I'm thinking about getting the Edge Evolution for my truck, its a 2001 F 350. Just wondering if anyone else has this chip and if so do you like it? Any info would be great!


----------



## El Matador (Dec 21, 2007)

I used to have a '99 F250, and spent a bit of time on this forum: TheDieselStop There is a lot of experience on that board, and most people agree that DP Tuner makes the best programs for 7.3s. Edge makes some cool products that integrate gauges and tuners and that appeals to some more than strictly the quality of the tunes. I ran a 4-position chip from DP and was very happy with the tunes. I had them set it up for Stock, 40hp (tow), 80hp (econo), and 120hp which I could select from the cab with a switch. I would suggest doing some research on dieselstop and making up your own mind, but for my truck I chose traditional gauges and the sweet tunes from DP.


----------



## deadicatedweim (Dec 18, 2007)

I loved having all the gauges in one and loved the performance and mileage I got out of the different stages especially after doing a little fine tuning from the stock programing on the different levels. Install was easy I did it my self in less than a hour no wire cutting necessary.


----------



## nickpan (May 6, 2008)

> Re: Edge Evolution: 01 F-350
> by deadicatedweim on May 26, '08, 4:59
> 
> I loved having all the gauges in one and loved the performance and mileage I got out of the different stages especially after doing a little fine tuning from the stock programing on the different levels. Install was easy I did it my self in less than a hour no wire cutting necessary.

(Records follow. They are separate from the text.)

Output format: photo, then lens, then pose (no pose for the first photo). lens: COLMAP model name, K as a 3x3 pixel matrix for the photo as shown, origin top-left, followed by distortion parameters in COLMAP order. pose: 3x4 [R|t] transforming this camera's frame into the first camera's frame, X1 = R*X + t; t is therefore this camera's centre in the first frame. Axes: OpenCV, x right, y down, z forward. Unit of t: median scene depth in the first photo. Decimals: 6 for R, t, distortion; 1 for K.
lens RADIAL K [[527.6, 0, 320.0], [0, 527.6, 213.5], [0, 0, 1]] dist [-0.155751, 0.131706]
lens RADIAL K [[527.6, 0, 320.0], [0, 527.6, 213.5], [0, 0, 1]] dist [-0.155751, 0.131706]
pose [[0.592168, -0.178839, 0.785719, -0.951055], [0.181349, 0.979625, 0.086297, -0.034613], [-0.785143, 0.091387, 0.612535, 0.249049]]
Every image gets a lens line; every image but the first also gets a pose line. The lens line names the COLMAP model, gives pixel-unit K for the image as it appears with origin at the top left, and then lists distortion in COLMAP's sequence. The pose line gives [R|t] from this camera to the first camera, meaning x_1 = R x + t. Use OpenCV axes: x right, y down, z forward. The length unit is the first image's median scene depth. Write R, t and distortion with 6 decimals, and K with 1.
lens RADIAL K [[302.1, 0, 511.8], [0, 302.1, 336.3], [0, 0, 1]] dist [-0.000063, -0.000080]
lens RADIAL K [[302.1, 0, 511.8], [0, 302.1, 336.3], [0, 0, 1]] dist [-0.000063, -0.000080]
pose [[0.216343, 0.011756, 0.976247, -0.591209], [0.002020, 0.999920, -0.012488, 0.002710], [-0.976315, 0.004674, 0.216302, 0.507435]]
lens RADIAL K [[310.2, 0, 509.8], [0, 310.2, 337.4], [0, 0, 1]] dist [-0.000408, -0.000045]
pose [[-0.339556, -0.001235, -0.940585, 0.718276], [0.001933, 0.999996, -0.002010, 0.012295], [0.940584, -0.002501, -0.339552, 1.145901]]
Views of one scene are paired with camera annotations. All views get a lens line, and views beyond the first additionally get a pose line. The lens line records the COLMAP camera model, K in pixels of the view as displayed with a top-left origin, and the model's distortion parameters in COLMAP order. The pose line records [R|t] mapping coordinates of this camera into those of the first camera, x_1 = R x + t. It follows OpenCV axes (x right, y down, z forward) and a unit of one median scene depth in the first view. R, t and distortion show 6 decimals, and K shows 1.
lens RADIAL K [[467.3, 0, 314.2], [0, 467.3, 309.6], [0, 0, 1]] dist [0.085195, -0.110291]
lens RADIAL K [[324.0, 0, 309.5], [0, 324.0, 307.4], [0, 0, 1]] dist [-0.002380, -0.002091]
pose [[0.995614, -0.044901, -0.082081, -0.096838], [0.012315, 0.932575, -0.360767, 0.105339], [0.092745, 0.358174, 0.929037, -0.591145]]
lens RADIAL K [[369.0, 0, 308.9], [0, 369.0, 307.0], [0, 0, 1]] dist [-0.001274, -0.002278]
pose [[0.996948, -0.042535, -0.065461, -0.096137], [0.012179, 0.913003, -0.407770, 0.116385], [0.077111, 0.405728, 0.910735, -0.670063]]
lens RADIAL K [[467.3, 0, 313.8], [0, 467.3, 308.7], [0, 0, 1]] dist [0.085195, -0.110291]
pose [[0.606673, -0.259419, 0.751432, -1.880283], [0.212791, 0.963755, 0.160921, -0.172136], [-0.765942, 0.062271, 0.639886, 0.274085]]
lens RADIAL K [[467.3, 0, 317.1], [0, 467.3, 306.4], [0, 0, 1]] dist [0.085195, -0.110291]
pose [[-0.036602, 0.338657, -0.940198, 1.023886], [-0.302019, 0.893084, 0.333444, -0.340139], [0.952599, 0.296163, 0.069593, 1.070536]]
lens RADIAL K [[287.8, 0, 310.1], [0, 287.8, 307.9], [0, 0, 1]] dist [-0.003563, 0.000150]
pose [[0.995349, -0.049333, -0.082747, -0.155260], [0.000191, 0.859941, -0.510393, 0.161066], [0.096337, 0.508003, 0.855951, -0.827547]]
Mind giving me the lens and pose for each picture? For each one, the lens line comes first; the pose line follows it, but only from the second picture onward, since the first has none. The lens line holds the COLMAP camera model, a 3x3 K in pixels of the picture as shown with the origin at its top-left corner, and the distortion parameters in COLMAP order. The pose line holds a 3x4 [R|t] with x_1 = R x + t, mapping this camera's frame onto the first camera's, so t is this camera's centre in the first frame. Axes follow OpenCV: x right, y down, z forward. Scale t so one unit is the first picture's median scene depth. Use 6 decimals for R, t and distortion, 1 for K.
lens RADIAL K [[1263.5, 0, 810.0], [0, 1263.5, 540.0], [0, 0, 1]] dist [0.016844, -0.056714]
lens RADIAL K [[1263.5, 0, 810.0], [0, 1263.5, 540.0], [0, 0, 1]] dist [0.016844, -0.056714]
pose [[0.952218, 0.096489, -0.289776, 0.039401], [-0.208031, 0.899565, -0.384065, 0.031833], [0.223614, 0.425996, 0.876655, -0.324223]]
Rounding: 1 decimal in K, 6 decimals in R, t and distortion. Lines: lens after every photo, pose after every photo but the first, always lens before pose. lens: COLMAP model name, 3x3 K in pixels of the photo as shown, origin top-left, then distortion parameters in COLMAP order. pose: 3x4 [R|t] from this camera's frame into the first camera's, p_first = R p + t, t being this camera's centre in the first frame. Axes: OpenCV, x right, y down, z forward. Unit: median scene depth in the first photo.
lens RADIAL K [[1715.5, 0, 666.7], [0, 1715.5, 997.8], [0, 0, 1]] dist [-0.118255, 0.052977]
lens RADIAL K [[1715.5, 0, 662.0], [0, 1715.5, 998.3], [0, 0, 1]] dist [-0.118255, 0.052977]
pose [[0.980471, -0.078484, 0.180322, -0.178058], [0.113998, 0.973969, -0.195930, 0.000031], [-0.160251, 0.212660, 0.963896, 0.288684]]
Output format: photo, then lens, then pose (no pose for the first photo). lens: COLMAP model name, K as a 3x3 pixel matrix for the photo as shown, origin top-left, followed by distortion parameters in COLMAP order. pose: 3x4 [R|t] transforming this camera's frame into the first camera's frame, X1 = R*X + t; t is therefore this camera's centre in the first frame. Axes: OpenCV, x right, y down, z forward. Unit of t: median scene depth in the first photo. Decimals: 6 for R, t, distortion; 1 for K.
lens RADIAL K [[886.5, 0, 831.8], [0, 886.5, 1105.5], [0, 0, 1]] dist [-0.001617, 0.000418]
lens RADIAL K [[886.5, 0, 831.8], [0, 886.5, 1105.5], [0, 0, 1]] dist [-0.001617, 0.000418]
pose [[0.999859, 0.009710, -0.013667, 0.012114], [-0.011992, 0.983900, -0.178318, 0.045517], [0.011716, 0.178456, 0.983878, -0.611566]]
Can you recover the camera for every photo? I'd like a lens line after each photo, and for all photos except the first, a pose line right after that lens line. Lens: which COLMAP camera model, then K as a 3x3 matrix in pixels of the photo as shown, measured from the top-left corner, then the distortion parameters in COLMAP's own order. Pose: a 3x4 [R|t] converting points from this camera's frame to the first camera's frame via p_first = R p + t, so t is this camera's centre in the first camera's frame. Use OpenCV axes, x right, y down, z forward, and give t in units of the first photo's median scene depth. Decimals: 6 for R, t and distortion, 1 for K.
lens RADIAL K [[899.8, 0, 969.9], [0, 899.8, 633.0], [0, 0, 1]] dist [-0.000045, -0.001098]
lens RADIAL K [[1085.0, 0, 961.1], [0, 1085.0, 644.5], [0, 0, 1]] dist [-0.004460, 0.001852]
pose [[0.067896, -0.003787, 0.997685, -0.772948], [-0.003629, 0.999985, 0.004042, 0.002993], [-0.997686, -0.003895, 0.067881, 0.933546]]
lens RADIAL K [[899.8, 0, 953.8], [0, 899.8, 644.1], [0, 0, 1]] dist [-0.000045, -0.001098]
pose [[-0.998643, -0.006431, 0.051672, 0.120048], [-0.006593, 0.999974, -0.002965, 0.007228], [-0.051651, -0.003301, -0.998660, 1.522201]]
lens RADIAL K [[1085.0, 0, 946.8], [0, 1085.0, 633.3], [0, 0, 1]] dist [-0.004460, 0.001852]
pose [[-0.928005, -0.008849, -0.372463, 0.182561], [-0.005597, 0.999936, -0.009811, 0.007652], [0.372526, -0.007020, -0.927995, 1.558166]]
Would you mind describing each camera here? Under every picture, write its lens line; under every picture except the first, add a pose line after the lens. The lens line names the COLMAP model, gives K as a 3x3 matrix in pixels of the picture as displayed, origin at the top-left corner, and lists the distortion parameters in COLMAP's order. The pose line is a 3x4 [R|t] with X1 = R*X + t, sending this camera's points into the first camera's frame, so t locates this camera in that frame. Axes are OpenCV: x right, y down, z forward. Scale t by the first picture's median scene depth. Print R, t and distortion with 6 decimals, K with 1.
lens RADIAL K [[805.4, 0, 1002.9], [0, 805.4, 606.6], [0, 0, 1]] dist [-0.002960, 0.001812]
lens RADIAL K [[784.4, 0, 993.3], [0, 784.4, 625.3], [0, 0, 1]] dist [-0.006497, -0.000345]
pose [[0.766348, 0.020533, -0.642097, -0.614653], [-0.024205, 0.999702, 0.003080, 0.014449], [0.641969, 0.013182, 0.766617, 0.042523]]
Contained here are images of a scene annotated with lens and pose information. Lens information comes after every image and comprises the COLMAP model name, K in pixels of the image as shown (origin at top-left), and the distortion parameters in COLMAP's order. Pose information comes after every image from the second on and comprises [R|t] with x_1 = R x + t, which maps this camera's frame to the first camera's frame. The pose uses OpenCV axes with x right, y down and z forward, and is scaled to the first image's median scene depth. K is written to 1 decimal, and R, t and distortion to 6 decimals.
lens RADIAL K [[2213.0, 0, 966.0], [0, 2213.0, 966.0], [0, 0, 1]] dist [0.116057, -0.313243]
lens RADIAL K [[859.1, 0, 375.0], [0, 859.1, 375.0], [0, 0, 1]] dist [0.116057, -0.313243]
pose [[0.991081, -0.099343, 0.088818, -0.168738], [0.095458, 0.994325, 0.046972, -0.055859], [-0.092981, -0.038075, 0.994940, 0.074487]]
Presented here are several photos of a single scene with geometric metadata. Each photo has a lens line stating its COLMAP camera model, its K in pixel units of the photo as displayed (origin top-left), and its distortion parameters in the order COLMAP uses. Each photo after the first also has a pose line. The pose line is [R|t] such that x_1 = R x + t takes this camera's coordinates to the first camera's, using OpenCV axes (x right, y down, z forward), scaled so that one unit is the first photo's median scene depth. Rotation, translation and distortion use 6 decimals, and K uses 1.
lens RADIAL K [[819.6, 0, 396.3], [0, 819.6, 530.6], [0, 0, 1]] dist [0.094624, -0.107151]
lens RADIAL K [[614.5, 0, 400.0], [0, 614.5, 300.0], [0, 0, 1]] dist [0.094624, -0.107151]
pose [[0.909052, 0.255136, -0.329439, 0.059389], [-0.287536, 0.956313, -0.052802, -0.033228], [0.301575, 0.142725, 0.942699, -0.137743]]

How many MPG did you gain with the chip?

The reason i'm leaning toward this Edge is because i need the gauges and the traditional dial gauges are around $300 and the Evolution has many more readings and the chip included for only $425, figure i might as well spend a lil more and get the chip with the gauges.


----------



## deadicatedweim (Dec 18, 2007)

2-3mpg depending on how I drove. It helped doing extra fine tuning on the mileage setting.


----------